SOURCE MATERIAL.
Segment Open
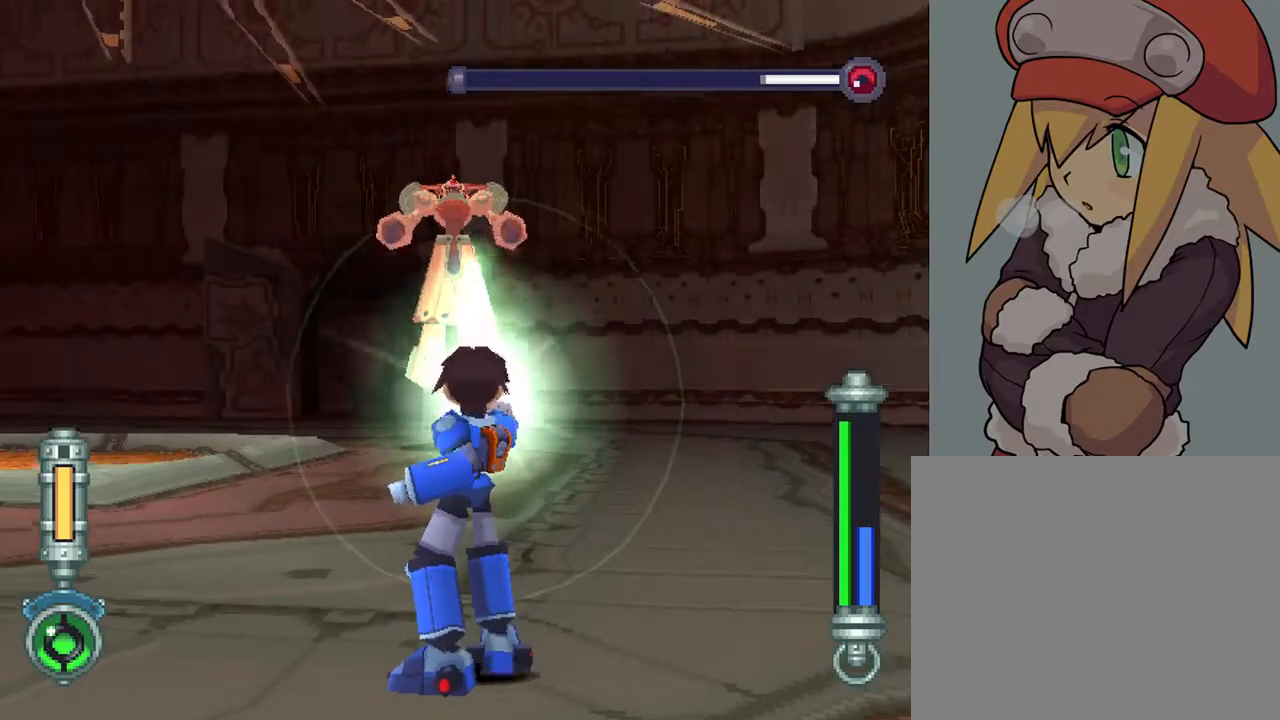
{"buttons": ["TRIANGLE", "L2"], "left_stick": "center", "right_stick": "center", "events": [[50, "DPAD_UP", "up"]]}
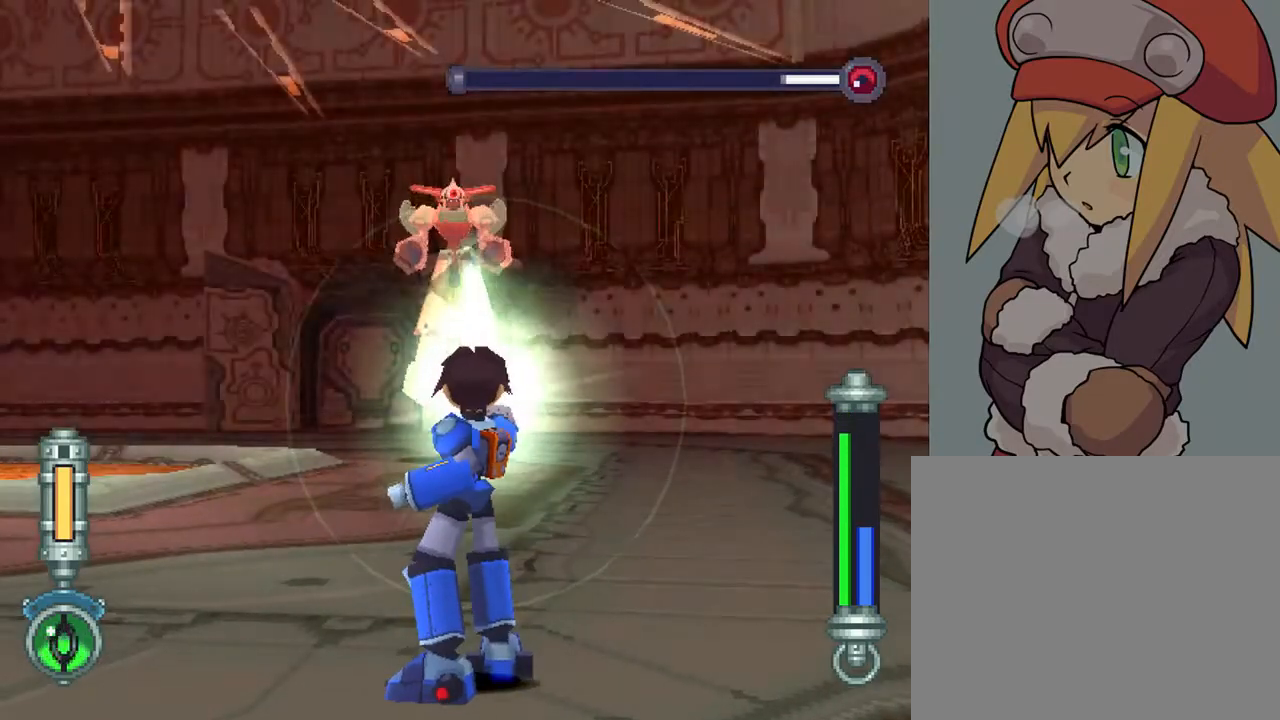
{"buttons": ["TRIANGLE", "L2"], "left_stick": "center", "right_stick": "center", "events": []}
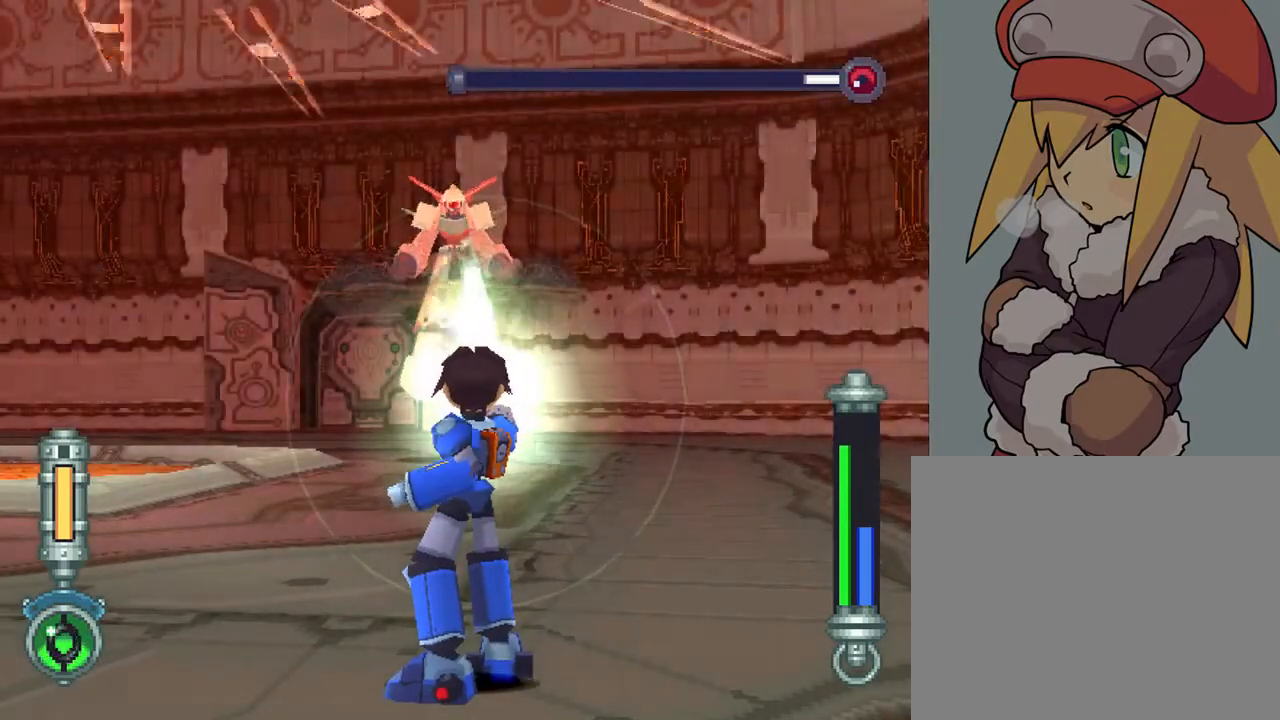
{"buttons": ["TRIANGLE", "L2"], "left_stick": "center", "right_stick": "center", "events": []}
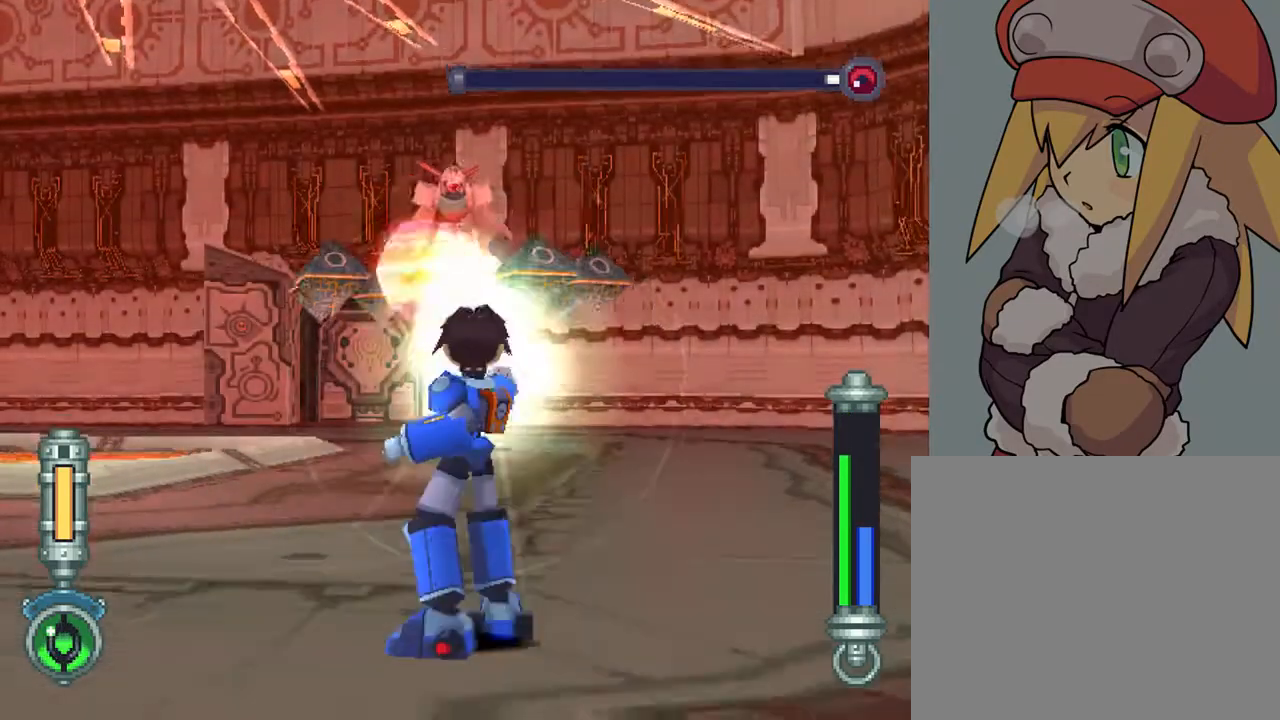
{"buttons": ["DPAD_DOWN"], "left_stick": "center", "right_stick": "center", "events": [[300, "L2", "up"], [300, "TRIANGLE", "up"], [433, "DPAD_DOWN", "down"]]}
Segment Closed
ABOUT THIS EXERCISE.
The result should be an exact copy of the material, containing no pictures.

SOLUTION TO THIS EXERCISE.
{"buttons": ["TRIANGLE", "L2"], "left_stick": "center", "right_stick": "center", "events": [[50, "DPAD_UP", "up"]]}
{"buttons": ["TRIANGLE", "L2"], "left_stick": "center", "right_stick": "center", "events": []}
{"buttons": ["TRIANGLE", "L2"], "left_stick": "center", "right_stick": "center", "events": []}
{"buttons": ["DPAD_DOWN"], "left_stick": "center", "right_stick": "center", "events": [[300, "L2", "up"], [300, "TRIANGLE", "up"], [433, "DPAD_DOWN", "down"]]}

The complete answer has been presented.